Son muy numerosas las localidades andaluzas en las que se ha conservado la tradición de celebrar esa fiesta de remotísimo origen, pero en cualquier caso de reminiscencias claramente paganas, que son las Cruces de Mayo. En esas celebraciones se festeja la llegada de la primavera, el resurgir de la vida, la fecundidad femenina y, también muy a menudo, la liberación benéfica, casi higiénica, de las tensiones acumuladas a lo largo del año mediante un enfrentamiento provocado, y más o menos abierto, entre las dos facciones, pobre y rica, por decirlo de una manera muy esquemática, en que indefectiblemente se divide cada localidad andaluza.
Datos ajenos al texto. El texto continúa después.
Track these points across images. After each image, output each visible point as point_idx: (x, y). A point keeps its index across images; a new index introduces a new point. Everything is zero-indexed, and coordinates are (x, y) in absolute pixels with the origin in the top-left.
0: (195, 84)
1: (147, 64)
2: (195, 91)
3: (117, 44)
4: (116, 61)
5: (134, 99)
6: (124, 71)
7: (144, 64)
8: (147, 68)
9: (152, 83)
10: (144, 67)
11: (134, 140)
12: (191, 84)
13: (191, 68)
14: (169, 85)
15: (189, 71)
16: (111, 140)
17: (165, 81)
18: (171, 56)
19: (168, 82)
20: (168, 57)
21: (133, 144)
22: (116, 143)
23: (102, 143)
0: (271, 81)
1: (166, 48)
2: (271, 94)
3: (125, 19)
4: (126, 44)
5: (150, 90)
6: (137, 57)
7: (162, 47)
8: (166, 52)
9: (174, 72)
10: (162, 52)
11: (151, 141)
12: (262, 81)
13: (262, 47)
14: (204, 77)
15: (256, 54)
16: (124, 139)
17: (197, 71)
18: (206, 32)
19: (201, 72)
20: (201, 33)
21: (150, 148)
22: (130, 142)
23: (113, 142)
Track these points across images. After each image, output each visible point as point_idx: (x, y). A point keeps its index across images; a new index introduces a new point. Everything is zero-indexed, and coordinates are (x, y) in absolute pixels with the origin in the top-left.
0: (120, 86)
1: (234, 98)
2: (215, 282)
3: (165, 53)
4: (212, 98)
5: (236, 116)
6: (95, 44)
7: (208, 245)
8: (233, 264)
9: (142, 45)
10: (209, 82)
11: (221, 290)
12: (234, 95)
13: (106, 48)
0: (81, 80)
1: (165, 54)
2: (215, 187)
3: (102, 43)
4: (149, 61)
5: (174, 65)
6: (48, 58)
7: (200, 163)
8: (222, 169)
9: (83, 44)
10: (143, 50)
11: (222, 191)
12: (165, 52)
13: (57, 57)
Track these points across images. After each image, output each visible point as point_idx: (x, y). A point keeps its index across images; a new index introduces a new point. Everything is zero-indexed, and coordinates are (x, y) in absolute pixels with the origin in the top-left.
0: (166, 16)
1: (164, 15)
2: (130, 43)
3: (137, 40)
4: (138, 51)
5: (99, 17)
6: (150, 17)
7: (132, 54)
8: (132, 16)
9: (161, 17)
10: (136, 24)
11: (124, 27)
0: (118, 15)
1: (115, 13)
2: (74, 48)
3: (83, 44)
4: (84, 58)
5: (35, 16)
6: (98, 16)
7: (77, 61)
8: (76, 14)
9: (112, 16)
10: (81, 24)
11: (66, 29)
Una de estas localidades que ha mantenido de manera espectacular esa tradición es la hermosa villa de Almonaster la Real, ejemplo de cómo es posible conservar un núcleo urbano respetuoso con la herencia de los siglos y enclavada, además, en un paraje natural de extraordinaria belleza en el corazón de la Sierra de Huelva.
En la Cruces de Almonaster, la población se divide en dos bandos antagónicos: los que defienden la Cruz del Llano, tal vez más tradicional, y los que pertenecen a la Cruz de la Fuente, quizás más popular.
La primera manifestación de esa rivalidad consiste en la decoración de cada una de las cruces de hierro, levantadas en lugares antagónicos de la villa sobre blancos pedestales. Rivalizan los bandos por ver quién es capaz de colocar más ramos de chubarba, esa extraña planta de acerados pinchos que, durante mucho tiempo tras haberla cortado, conserva el verdor profundo de sus hojas. Luego, demostrar públicamente que, a lo largo de los meses de invierno, se han confeccionado más flores de papel que el bando contrario. Por último, hay que resultar mucho más ingenioso que al componer esos cantos irónicos, cuando no sarcásticos, conocidos como los piques, que consisten en responder con gracia y ritmo las estrofas que alternadamente, unos y otros se dirigen con el ritmo de los fandangos de Almonaster.
Mientras se preparan esas belicosas actividades, que culminan ya de madrugada con el enfrentamiento de los bandos rivales, el pueblo entero sigue compartiendo las calles y plazuelas sobre un fondo de fandangos cuyo ritmo pausado ha sobrevivido desde los lejanos tiempos medievales.
Después de esa catarsis colectiva, una vez liberadas las tensiones acumuladas, comenzarán los ritos ancestrales en los que la mujer es la única protagonista. Las serranas, con el traje tradicional y tocando los panderos, ocupan los espacios públicos. Recibirán la ofrenda de los jóvenes que, armados con hachas, han traído desde los montes cercanos unos pinos recién talados que, a modo de escuderos, montarán guardia rodeando las venerables cruces. Luego, mucho más tarde, se recompondrá la paz perdida, mediante la celebración de ritos áulicos tales como la visita pautada a la cruz contraria o el intercambio de ofrendas. Mucho más adelante, al acabar el mes de mayo, se firmará la paz definitiva mediante la celebración compartida de esa extraordinaria romería que es la de Santa Eulalia, de la que tal vez hablemos en otra ocasión.